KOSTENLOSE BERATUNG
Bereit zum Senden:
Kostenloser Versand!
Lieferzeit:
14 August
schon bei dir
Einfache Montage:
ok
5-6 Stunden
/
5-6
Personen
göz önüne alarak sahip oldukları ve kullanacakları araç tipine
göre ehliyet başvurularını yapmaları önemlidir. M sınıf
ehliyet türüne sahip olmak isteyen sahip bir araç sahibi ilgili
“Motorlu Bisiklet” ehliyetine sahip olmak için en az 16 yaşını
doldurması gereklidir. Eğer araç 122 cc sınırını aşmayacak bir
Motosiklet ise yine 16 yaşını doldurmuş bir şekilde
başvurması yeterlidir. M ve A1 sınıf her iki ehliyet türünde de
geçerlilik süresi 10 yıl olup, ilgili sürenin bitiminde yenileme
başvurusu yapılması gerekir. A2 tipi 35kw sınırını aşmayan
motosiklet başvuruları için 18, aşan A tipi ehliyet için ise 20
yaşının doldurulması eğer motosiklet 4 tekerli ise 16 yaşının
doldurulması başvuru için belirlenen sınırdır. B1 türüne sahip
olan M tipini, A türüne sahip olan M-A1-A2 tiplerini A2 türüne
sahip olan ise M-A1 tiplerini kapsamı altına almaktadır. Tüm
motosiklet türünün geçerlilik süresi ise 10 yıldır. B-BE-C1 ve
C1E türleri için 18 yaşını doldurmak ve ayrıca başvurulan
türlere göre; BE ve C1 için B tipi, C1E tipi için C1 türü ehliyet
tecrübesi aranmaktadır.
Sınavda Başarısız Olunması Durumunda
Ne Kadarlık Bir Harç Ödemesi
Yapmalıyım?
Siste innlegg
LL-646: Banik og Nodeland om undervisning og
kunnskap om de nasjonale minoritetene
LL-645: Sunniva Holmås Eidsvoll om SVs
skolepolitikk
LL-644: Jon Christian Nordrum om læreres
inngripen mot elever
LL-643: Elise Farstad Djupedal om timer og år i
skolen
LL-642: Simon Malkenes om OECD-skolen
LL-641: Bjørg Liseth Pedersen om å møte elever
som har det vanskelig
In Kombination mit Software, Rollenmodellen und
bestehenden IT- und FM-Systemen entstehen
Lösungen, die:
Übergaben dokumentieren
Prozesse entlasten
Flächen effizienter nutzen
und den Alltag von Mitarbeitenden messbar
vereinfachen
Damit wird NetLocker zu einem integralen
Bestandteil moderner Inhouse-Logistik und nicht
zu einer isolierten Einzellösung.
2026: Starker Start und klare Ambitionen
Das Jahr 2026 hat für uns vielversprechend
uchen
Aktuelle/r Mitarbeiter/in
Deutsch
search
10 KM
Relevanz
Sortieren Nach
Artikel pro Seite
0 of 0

————

▶ TASK STATEMENT
How many lines of the listing contain the word "ilgili", with case counting? Reply with the number only.

▶ SOLUTION TO THIS TASK
2